[DATA PROVIDED Boundary: Start]

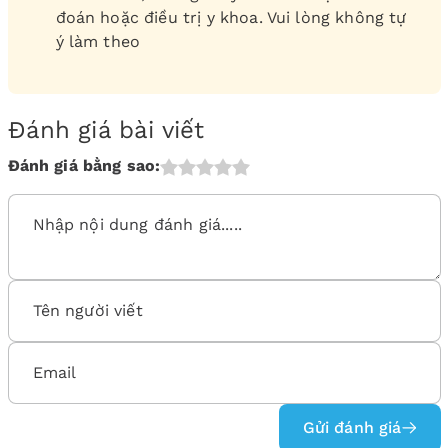
đoán hoặc điều trị y khoa. Vui lòng không tự
ý làm theo
Đánh giá bài viết
Đánh giá bằng sao:
Gửi đánh giá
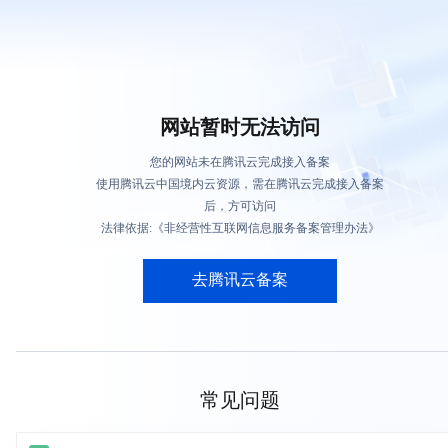
网站暂时无法访问
您的网站未在腾讯云完成接入备案
使用腾讯云中国境内云资源，需在腾讯云完成接入备案
后，方可访问
法律依据:《非经营性互联网信息服务备案管理办法》
去腾讯云备案
常见问题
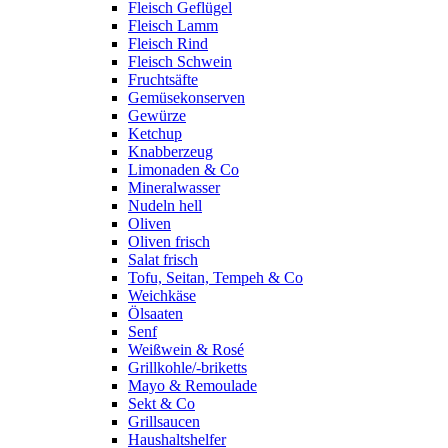
Fleisch Geflügel
Fleisch Lamm
Fleisch Rind
Fleisch Schwein
Fruchtsäfte
Gemüsekonserven
Gewürze
Ketchup
Knabberzeug
Limonaden & Co
Mineralwasser
Nudeln hell
Oliven
Oliven frisch
Salat frisch
Tofu, Seitan, Tempeh & Co
Weichkäse
Ölsaaten
Senf
Weißwein & Rosé
Grillkohle/-briketts
Mayo & Remoulade
Sekt & Co
Grillsaucen
Haushaltshelfer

[DATA PROVIDED Boundary: End]

• TASK PROMPT:
Reproduce the text from every entry above, line for line and in the same order, leaving out the pictures.

• RESPONSE BELOW:
đoán hoặc điều trị y khoa. Vui lòng không tự
ý làm theo
Đánh giá bài viết
Đánh giá bằng sao:
Gửi đánh giá
网站暂时无法访问
您的网站未在腾讯云完成接入备案
使用腾讯云中国境内云资源，需在腾讯云完成接入备案
后，方可访问
法律依据:《非经营性互联网信息服务备案管理办法》
去腾讯云备案
常见问题
Fleisch Geflügel
Fleisch Lamm
Fleisch Rind
Fleisch Schwein
Fruchtsäfte
Gemüsekonserven
Gewürze
Ketchup
Knabberzeug
Limonaden & Co
Mineralwasser
Nudeln hell
Oliven
Oliven frisch
Salat frisch
Tofu, Seitan, Tempeh & Co
Weichkäse
Ölsaaten
Senf
Weißwein & Rosé
Grillkohle/-briketts
Mayo & Remoulade
Sekt & Co
Grillsaucen
Haushaltshelfer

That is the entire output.